Instructions to follow – Please collect every line in the listing below that contains the word "panelu".

Records provided –
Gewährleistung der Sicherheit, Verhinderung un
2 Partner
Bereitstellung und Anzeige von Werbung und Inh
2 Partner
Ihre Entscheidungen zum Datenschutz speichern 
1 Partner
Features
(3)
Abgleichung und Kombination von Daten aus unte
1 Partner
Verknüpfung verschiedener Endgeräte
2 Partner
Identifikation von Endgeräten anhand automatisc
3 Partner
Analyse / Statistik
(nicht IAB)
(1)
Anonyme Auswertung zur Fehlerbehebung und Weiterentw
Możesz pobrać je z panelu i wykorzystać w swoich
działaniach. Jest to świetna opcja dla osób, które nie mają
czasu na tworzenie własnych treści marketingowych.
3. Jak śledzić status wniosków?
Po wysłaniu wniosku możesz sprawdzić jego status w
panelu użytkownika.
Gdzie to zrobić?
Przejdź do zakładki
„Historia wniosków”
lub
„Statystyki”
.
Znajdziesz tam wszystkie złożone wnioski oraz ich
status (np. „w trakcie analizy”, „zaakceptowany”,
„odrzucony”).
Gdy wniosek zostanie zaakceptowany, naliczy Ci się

Solution to the problem –
Możesz pobrać je z panelu i wykorzystać w swoich
panelu użytkownika.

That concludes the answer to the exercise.